Innate immune dynamics in the context of multisite EGFR mutations in lung adenocarcinoma.

Abstract

Based on favorable outcomes and decreased propensity for lymph node and distant metastasis, multiple ground-glass nodules (GGNs) are now predominantly recognized as early-stage primary independent lung cancer. In this study, we discuss a case involving a patient with reoperative multifocal GGNs who was ultimately diagnosed with early multiple intrapulmonary metastases and multifocal primary lung cancers.
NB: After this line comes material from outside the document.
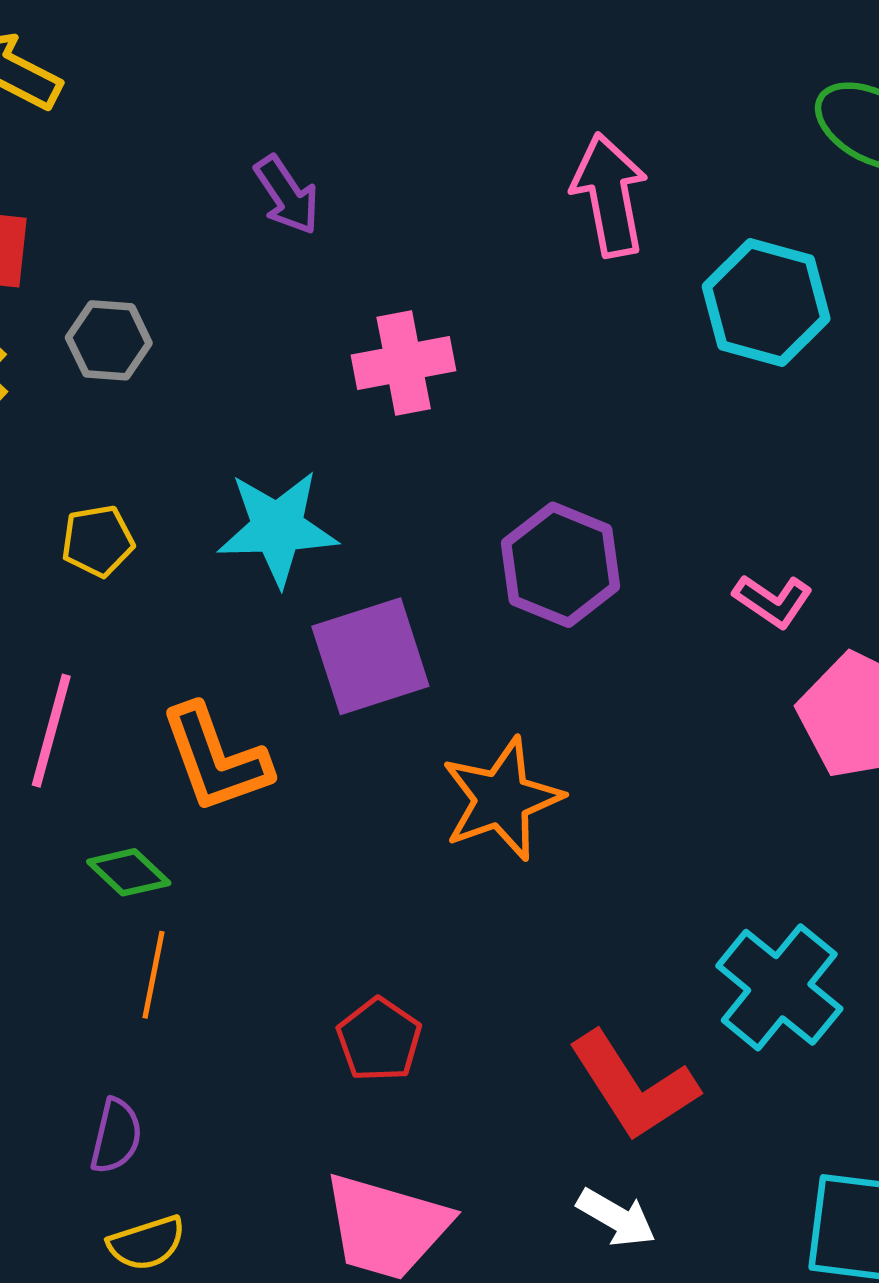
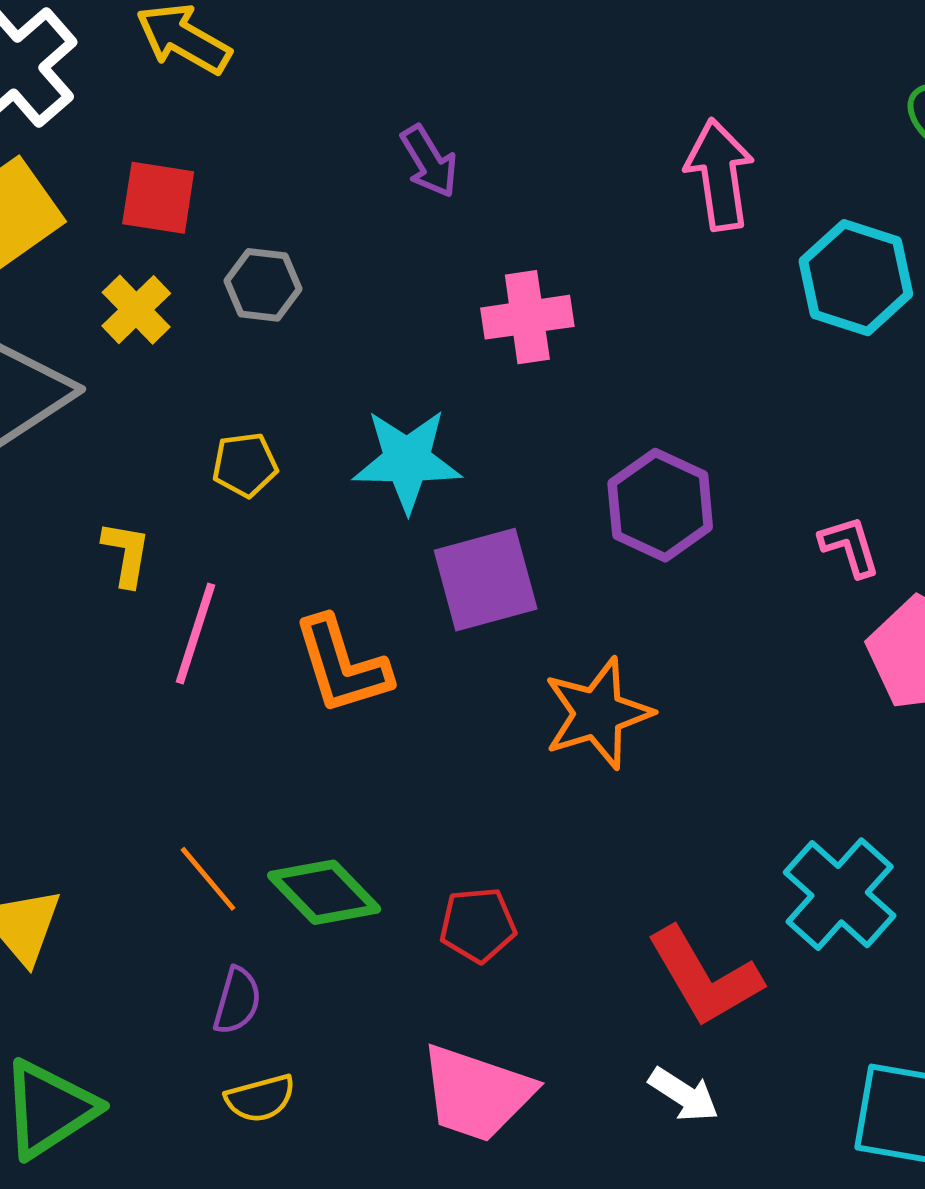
pink L-shape: (773, 601) -> (850, 546), turned -144
green diamond: (129, 872) -> (324, 892), moved, size x1.5
orange line: (154, 975) -> (208, 879), moved, turned -54
red pentagon: (379, 1040) -> (478, 925), turned 30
This patient exhibited multisite epidermal growth factor receptor (EGFR) mutations, including the classical L858R, exon 19 deletion and the rare V834L variant. Despite a high tumor burden and the presence of various EGFR driver mutations, the patient experienced prolonged dormancy and exceptionally slow lesion growth, even without any systemic treatment. Our research indicates that the patient's immune response against the tumor remained robust throughout the disease course. Furthermore, we found that pathways associated with integrin-mediated cell extracellular matrix adhesion played a role in activating her innate immune responses and regulating tumor dormancy. Our findings suggest that the interplay between cancer cell mutations and the tumor microenvironment (TME) phenotype during tumor evolution contributed to this patient's prolonged survival. Integrating these aspects for lung tumor stratification is expected to improve predictions of growth potential and aid in clinical decision making.